**Цель задания 1**
Ответьте по отрывку ниже на три вопроса:
(a) Какую любовь, согласно отрывку, могут испытывать лишь немногие избранные души?
(b) Кто говорил о «строгости», которую исказили в печати его противники?
(c) В равенстве чего, по словам отрывка, заключается строгость?
**Цель задания 2**
Подхватите отрывок о строгости и любви к отечеству и продолжите его сразу после последней фразы.

**Отрывок**
= = = = =

История в свое время все разъяснит, все расскажет без утайки вплоть до алчности наживы, и вы это прочтете, в будущем, когда вы будете бодрее, образованнее, когда лучшая часть вашей души будет вся наружу в слове, в деле, в книге, в газете. Вся божественная часть вашей души, которая любит свое отечество, как родную мать, и желает ему добра, как самому себе, вся она раскроется, как раскрывается цветущая весна. Люби ближнего, как самого себя,— это возможно только для не­ многих, истинно высоких, избранных душ. Но люби свое отечество, как самого себя — это возможно и необходимо. Что вы сделаете для него, то сделаете для себя и своих ближних и дальних русских. Не стремитесь к тому, чтобы делать для всечеловечества, забывая родину. Там во всечеловечестве в нас совсем не нуждаются, а если у себя на родине вы сде­лаете все, что можете, как верный, как истинно-образованный сын ее, то будете и во всечеловечестве играть не последнюю роль.

Не будем падать духом, но будем строги к самим себе. Строгость не­обходима для самого нравоучения, чтоб не повторять наших ошибок, заблуждений, вольных и невольных, и пороков, чтоб не жить так, как мы жили. Так «строгость», о которой говорил г. Меньшиков и которую так исказили его противники в печати, несомненно должна войти в нашу жизнь. «Строгость» прекрасно уживается со свободой, которая требует строгого исполнения своего долга всеми от мала до велика. Строгость — не в садовых дощечках и в объявлениях от начальства «строго воспре­щается», строгость - не в жестокости и произволе быть строгим к са­мому себе и к другим сегодня, а завтра, как мне или кому понравится, а во всем внутреннем строе свободно развивающейся жизни. Строгость - в равенстве ответственности всех. Судите нашу распущенность, халатность, пренебрежение долгом, своими обязанностями к общественному поряд­ку, к пользам своего отечества и государя,— но судите не для праздных проклятий, а для того, чтобы быть лучшими, благороднейшими, вели­кими сынами России.

= = = = =

**Строки данных**

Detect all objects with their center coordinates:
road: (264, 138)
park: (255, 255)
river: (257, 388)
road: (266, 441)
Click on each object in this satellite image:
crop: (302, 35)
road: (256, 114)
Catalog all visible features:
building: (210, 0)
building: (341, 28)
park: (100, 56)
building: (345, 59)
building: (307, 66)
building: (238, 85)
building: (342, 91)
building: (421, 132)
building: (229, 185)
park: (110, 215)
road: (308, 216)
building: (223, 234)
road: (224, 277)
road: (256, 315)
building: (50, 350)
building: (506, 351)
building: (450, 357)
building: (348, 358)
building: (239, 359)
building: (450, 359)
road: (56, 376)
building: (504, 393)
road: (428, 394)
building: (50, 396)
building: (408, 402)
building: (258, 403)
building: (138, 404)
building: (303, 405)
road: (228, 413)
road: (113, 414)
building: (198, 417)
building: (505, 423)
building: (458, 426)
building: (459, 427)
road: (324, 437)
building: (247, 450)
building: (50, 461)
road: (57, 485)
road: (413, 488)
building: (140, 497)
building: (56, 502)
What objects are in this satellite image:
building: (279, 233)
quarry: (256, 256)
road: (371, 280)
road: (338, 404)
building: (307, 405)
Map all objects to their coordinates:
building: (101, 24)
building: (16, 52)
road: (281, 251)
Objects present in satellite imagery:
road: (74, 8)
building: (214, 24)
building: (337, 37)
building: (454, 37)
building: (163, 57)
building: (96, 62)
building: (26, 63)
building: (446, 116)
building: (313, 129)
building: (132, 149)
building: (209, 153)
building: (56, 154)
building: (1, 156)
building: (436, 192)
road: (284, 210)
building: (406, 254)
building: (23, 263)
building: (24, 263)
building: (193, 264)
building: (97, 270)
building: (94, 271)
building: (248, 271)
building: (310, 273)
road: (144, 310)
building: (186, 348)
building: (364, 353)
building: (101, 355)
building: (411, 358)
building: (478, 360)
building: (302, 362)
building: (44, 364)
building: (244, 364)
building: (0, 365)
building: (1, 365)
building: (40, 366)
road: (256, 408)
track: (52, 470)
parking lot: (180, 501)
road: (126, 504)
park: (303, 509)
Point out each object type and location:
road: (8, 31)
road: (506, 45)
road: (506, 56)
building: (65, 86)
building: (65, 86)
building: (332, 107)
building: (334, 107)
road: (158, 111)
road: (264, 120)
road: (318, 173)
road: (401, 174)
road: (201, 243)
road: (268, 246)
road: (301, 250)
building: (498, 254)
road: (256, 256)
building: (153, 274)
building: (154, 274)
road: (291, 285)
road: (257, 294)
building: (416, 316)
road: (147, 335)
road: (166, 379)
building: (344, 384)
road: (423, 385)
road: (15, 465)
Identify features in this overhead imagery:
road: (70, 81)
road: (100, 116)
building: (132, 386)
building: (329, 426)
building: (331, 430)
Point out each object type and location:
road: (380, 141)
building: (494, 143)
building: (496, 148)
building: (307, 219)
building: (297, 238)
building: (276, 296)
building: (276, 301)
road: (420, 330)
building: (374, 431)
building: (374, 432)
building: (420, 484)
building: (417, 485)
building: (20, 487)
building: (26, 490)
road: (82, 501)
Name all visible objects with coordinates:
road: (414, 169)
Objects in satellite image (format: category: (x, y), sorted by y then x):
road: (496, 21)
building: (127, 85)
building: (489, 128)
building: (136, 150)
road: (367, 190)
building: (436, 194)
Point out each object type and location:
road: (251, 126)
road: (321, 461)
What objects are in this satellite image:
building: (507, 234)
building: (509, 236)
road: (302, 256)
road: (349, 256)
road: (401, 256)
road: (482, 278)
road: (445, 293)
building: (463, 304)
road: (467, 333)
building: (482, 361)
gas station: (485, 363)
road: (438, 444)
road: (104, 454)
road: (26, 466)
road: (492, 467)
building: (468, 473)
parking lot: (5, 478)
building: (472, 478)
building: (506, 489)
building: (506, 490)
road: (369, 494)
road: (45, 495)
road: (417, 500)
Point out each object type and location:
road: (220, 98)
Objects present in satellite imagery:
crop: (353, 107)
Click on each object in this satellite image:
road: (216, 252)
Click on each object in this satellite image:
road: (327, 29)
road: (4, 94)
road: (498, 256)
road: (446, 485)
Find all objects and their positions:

= = = = =

**Итог 1**
(a) Любовь к ближнему, как к самому себе.
(b) Г. Меньшиков.
(c) В равенстве ответственности всех.

**Итог 2**
И благословит вас Бог и благословит вас родина.


июля -

В последнее время стали появляться известия о варварских прояв­лениях японского характера и нравов. А то их все хвалили и ставили в образец не только России, но и Европе. Что значит успех в военном де­ле! Все кланяются и благодарят. Для того, чтобы быть образцом чело­ века, для того, чтобы обратить на себя внимание великими произведе­ниями научного и художественного творчества или великими благодея­ниями человечеству, сколько лет для этого надо. Сколько надо победить предрассудков, зависти, злобы, невежества, сколько надо вынести борь­бы умственной и нервной. Какие века нужно народу, чтобы его отличи­ли и признали за полезный для человечества, даровитый народ, как много он должен потрудиться во всех областях жизни и как много он должен представить талантов и гениев! Возьмите любую европейскую страну и проверьте по ее истории это положение. А в войне — сейчас же слава. Так уж человек устроен: гром всякому понятен своею устрашительностию, но слава его преходяща, как слава войны. А потому непо­нятно холопство образованных людей перед громом войны, непонятно унизительное целование ног у победителя. А посмотрите, как иностран­ный журналист холопствует перед японцем, как старается выставить его не только в виде героическом, но даже в виде какого-то идеала, точно японец в самом деле исполняет великую цивилизаторскую миссию.

Несколько лет тому появилось японское искусство в Европе, япон­ские вазы, бронза, картины, комнаты. Потом весь свет обошла какая-то пошлость, нестоящая развязать ремень у сандалий «Прекрасной Елены» Оффенбаха, и только потому, что она изображала японскую публичную девицу, гейшу. Весь мир аплодировал этой девице и сгорал желанием ее видеть. Японское искусство совершенно уподобляется этой девице в ее японском костюме и кривлянье.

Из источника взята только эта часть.